出会った場所は、パチンコ屋でモーニングで開店待ちをしているときだった。
僕はギャンブルなどしたこともなく、その日はじめて友達に誘われてモーニングに並んだ。
今の若い人はこの「モーニング」って分からないですよね?
朝っていう意味の「モーニング」ではないのです。
パチスロ?業界の言葉?になるはずです。
気になったらググッて下さい。
その次のとその次の日、計3日続けて渉とモーニングで会った。
そのときは、あまりしゃべりもせずただ、共通の友達からお互い紹介されてはじめましてみたいな感じであった。
それから時は進んで、2年後、結婚して赤ちゃんがいる渉と再会した。
奥さんとも仲良くなり、共通の友達がいなくても、渉の家族(奥さんと子供)と一緒に海水浴に行って、夜は渉の自宅でBBQやったりしました。
今思えば、超人見知りの僕がよくそんなことできたもんだと思います。
それからは、僕の大学の親友たちの仲間内に渉が一緒にいるのが当たり前になりました。
それは僕が大学を卒業してからもずっと続きます。
僕は大学を卒業しても研究室の教授と年に最低3回は飲んでいました。もちろん、大学の親友たちも一緒に。
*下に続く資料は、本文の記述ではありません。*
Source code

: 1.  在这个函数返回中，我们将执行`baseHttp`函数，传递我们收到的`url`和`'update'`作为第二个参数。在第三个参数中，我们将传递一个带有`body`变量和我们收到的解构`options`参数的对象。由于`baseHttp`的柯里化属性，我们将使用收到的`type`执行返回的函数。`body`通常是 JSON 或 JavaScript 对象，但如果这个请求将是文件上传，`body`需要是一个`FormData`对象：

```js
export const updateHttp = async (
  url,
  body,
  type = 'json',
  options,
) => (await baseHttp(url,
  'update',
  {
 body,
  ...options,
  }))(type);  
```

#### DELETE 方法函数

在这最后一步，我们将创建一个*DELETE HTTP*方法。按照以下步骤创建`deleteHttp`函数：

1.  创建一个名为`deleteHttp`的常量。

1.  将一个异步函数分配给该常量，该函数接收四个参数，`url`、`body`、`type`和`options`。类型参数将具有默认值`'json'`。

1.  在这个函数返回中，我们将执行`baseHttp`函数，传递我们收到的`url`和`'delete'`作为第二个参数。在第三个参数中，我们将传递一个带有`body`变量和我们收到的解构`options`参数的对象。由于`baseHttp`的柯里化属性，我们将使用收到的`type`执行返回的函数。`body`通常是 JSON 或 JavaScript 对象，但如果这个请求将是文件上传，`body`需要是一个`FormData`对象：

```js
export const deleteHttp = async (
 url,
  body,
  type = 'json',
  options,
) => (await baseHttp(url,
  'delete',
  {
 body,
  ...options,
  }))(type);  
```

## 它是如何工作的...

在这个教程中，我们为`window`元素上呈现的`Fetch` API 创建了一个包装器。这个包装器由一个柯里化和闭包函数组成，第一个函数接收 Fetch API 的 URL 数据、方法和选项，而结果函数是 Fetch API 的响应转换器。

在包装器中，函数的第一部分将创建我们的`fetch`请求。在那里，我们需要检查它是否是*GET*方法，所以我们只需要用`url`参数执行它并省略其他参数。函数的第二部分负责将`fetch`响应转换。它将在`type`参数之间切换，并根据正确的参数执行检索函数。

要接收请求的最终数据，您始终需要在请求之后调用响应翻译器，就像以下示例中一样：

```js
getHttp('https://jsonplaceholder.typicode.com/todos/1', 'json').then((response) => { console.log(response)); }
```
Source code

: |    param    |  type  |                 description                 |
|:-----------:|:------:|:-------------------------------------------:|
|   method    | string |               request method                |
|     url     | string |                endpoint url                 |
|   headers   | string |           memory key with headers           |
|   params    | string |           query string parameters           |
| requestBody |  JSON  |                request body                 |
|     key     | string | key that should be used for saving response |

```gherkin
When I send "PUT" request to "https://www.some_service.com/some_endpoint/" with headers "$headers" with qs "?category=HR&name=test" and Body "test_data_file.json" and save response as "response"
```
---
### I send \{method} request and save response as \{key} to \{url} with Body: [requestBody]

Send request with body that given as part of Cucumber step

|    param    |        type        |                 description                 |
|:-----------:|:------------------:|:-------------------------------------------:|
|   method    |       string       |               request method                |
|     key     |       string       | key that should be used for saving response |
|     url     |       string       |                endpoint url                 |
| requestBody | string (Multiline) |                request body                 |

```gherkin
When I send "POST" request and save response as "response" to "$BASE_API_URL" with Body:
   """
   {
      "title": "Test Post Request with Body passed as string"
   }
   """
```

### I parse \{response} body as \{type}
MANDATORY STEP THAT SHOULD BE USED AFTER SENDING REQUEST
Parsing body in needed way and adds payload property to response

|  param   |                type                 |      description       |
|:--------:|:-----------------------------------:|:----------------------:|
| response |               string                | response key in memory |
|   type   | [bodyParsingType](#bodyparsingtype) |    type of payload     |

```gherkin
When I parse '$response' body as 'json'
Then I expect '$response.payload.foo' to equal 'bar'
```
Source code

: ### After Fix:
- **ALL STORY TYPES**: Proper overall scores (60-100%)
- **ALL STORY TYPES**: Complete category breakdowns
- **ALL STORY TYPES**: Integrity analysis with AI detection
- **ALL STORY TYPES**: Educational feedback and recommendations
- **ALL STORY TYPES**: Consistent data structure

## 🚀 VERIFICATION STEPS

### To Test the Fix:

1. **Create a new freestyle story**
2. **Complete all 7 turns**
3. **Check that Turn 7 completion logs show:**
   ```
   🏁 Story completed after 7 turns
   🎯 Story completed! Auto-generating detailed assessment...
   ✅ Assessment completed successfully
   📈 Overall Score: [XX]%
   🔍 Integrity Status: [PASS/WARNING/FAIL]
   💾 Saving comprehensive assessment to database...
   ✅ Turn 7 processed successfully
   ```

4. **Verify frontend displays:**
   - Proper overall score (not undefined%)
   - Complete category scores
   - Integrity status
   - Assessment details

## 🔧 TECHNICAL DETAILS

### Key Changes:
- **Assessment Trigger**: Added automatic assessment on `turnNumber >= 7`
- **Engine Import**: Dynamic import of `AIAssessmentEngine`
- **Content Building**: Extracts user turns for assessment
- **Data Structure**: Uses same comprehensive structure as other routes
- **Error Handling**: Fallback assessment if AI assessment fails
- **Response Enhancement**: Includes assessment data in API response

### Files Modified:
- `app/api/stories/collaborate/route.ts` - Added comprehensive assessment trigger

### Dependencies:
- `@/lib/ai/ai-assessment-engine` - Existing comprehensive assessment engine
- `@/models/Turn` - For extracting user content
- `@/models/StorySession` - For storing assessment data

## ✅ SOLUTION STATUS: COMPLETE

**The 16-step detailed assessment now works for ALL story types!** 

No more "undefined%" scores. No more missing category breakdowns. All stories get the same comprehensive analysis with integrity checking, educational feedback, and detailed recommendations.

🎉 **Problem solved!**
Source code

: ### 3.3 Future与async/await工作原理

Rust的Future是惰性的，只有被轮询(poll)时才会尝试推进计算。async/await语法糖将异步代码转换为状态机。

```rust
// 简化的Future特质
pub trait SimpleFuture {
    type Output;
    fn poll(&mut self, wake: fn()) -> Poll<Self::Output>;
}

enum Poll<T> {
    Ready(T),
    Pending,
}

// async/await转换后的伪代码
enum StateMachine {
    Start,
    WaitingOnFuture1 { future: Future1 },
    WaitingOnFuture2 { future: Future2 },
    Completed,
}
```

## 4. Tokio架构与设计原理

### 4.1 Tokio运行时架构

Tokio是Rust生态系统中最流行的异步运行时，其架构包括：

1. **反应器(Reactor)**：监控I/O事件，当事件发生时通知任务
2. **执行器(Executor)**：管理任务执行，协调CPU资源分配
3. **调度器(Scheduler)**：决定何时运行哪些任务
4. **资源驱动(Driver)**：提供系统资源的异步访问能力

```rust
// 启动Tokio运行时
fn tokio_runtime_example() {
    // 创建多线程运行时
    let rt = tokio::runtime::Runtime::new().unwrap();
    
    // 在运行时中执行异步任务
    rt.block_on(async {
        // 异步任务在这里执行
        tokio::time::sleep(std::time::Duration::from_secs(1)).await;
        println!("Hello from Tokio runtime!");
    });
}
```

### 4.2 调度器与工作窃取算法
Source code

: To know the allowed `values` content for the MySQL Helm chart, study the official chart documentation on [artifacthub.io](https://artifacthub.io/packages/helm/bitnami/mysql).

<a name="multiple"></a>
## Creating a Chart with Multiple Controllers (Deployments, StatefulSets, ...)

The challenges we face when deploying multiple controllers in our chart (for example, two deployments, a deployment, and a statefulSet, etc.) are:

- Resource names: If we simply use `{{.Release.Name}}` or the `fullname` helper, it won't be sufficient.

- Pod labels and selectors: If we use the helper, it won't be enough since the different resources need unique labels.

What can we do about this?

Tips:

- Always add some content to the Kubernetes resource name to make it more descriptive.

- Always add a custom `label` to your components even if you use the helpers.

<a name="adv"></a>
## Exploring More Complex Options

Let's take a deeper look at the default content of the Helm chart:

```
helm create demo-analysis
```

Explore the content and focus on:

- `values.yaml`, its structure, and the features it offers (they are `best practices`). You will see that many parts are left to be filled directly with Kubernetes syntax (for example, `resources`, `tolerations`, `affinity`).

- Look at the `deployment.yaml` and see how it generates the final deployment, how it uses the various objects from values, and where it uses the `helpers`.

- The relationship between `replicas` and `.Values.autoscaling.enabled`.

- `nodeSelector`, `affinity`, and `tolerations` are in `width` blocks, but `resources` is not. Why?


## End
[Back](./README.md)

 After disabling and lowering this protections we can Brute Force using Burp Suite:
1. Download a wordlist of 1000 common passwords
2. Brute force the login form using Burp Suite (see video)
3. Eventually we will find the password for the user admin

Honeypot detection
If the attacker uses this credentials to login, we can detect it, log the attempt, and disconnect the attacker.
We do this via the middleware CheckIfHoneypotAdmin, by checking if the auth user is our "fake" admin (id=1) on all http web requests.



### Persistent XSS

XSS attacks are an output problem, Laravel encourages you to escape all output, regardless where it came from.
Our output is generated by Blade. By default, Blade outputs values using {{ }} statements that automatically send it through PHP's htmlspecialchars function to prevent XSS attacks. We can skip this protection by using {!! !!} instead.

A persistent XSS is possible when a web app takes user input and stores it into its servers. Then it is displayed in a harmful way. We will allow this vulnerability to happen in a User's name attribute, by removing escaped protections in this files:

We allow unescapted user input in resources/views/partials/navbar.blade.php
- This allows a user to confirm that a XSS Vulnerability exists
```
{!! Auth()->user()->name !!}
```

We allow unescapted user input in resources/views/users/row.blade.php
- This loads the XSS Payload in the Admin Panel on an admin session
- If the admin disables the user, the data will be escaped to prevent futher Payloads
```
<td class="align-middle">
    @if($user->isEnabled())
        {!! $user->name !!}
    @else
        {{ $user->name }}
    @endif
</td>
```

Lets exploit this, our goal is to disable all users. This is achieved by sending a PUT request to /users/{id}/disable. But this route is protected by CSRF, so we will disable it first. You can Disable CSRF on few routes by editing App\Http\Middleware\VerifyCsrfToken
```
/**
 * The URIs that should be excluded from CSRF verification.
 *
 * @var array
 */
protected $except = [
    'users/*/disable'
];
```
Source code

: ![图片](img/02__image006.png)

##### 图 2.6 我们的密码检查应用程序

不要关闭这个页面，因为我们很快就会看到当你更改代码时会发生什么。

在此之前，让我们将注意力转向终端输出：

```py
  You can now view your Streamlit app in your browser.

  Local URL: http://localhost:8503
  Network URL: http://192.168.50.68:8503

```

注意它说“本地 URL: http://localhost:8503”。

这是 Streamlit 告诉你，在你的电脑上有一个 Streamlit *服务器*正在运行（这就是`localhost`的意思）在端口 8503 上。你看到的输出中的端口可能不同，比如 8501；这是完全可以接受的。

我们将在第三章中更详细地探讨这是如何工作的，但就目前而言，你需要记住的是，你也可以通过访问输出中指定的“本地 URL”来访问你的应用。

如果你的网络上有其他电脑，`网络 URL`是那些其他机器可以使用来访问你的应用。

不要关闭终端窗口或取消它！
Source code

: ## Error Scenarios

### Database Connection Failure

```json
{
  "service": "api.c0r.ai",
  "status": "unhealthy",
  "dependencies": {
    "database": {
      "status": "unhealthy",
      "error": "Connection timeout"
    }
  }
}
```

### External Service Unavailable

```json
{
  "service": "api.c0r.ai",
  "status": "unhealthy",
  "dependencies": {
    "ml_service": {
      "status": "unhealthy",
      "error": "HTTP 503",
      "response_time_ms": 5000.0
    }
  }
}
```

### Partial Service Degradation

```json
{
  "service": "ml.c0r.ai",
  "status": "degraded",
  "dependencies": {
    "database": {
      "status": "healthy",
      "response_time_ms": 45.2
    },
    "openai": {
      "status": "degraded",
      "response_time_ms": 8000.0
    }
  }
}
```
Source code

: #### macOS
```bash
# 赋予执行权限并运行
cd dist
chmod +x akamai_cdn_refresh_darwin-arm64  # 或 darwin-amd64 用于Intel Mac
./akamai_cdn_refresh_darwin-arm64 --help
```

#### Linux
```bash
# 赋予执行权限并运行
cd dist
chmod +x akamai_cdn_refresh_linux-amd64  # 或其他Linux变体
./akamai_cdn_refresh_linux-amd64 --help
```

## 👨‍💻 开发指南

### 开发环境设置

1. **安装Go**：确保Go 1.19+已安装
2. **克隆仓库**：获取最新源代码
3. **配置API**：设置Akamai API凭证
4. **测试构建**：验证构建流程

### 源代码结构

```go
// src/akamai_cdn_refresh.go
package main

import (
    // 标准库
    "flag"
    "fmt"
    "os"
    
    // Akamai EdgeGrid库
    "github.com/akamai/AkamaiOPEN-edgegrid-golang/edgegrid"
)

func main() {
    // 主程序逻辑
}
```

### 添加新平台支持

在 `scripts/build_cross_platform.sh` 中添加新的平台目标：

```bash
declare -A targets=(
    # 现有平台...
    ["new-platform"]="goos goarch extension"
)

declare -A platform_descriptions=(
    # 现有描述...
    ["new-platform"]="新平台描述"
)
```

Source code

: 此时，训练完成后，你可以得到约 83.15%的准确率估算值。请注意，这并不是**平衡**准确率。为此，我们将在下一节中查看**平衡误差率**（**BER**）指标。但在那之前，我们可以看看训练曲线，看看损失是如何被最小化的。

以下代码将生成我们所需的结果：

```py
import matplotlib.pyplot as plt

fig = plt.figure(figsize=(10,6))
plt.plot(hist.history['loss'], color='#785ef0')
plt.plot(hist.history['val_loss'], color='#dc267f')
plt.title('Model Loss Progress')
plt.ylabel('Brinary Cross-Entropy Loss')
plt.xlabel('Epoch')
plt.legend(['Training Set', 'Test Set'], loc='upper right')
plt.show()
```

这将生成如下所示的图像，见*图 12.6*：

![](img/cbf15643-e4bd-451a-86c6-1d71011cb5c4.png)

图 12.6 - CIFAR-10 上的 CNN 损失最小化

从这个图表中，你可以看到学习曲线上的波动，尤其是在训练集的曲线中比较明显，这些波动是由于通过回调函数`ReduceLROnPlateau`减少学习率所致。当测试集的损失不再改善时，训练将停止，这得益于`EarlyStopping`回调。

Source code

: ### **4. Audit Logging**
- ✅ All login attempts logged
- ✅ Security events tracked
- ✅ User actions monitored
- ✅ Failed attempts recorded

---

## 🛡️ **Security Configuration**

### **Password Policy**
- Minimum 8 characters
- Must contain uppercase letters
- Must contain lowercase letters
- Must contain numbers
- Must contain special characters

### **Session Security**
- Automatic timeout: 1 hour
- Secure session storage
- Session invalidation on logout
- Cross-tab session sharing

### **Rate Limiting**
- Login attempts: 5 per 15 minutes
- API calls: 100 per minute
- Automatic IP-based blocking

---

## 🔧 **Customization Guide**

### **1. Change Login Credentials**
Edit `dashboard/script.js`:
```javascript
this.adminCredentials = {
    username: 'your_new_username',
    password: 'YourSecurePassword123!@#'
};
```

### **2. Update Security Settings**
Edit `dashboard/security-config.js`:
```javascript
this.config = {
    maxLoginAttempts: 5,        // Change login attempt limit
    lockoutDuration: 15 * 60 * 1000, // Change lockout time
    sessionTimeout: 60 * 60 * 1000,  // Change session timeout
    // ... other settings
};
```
そしてその中に当然のように渉もいて、研究室の教授とも仲良くなってしまいました。
大学卒業後、僕は就職して東京へ行ってしまったので、渉と会うのは年に3回~5回位。
でも、渉との交友はずっと続きました。
僕が結婚して地元に帰った後は、以前にもまして渉と話す機会が増えました。
渉は営業の仕事をしていました。
営業の仕事とはまったく関係ありませんが、渉は霊感が強く、よく憑かれていました(笑)
すみません^^; ここは笑うところではありません。
夜中、外でとりとめのない話しを何時間もしたりした青春時代...突然、渉がばたっと倒れて意識がないみたいな感じなる事が何度もありましたっけ。
最初はびっくりして心臓が止まりそうになったけど、そのうち慣れてまたかって感じでした。
人間は慣れる動物。
そんな渉は営業に回っているときに、僕が地元で仕事場にしていたマンションの1室によく顔を出してくれました。
そこでもいろんな話しをしました。
渉とはよく、一緒に何か事業がしたいなって話しをしました。
仕事とか一つじゃ何も生活は変わらない。
二つ、三つ。
つまり、キャッシュポイントを複数持ちたいって話しを二人で何時間も話したものです。
そしていつか一緒に仕事がやりたいねって。
渉は35歳の夏、急性リンパ性白血病で半年の闘病生活の甲斐もなくこの世を去りました。
その頃、渉はCADを一生懸命勉強していました。
転職した会社でCADをやることになったからです。
仕事も多く、残業ばっかり、いつもきついきついと言っていましたが、新しいことをやってるということで充実感も強く、楽しそうでした。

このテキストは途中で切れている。